## SELECTED TEXT
Still witnessed on 3.5.1.1-1.el6 and CentOS 6.6 hosts and vdsm-4.16.10-8. May someone tell us at which precise version it is fixed?
(In reply to Nicolas Ecarnot from comment #17) > Still witnessed on 3.5.1.1-1.el6 and CentOS 6.6 hosts and vdsm-4.16.10-8. > > May someone tell us at which precise version it is fixed? I see Fixed In Version: 4.16.4. Can you please check using engine 3.5.4.2 / vdsm 4.16.26 and open a new bug against version 3.5.4 if there?

## EXERCISE DIRECTIONS
Extend the bug-tracker exchange above with a further reply that follows on from its final sentence.

## DATA EXTRACT
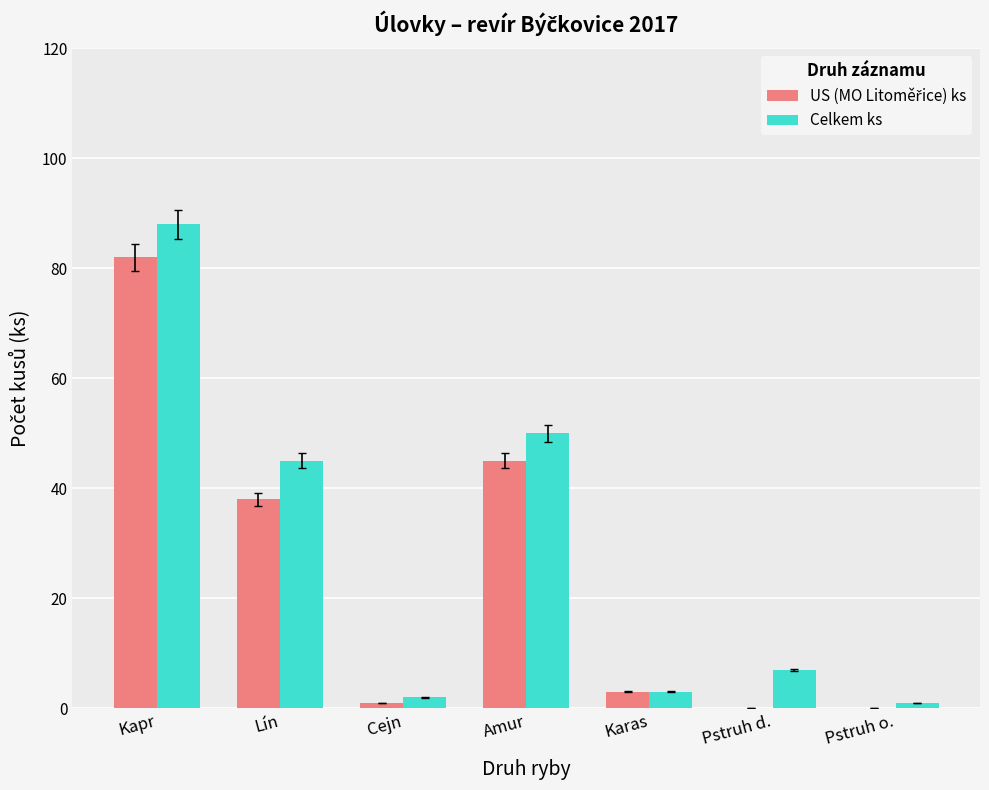

What is the sum of all Celkem ks values?

196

## RESPONSE TO THE TASK
(In reply to Sandro Bonazzola from comment #18) > (In reply to Nicolas Ecarnot from comment #17) > > Still witnessed on 3.5.1.1-1.el6 and CentOS 6.6 hosts and vdsm-4.16.10-8. > > > > May someone tell us at which precise version it is fixed? > > I see Fixed In Version: 4.16.4. > > Can you please check using engine 3.5.4.2 / vdsm 4.16.26 and open a new bug > against version 3.5.4 if there? Sandro, We indeed plan to upgrade to 3.5.something in the close future, but these are sensitive production systems, so I can't promise this will be done in the next week. I'll send an answer there when done. Thank you.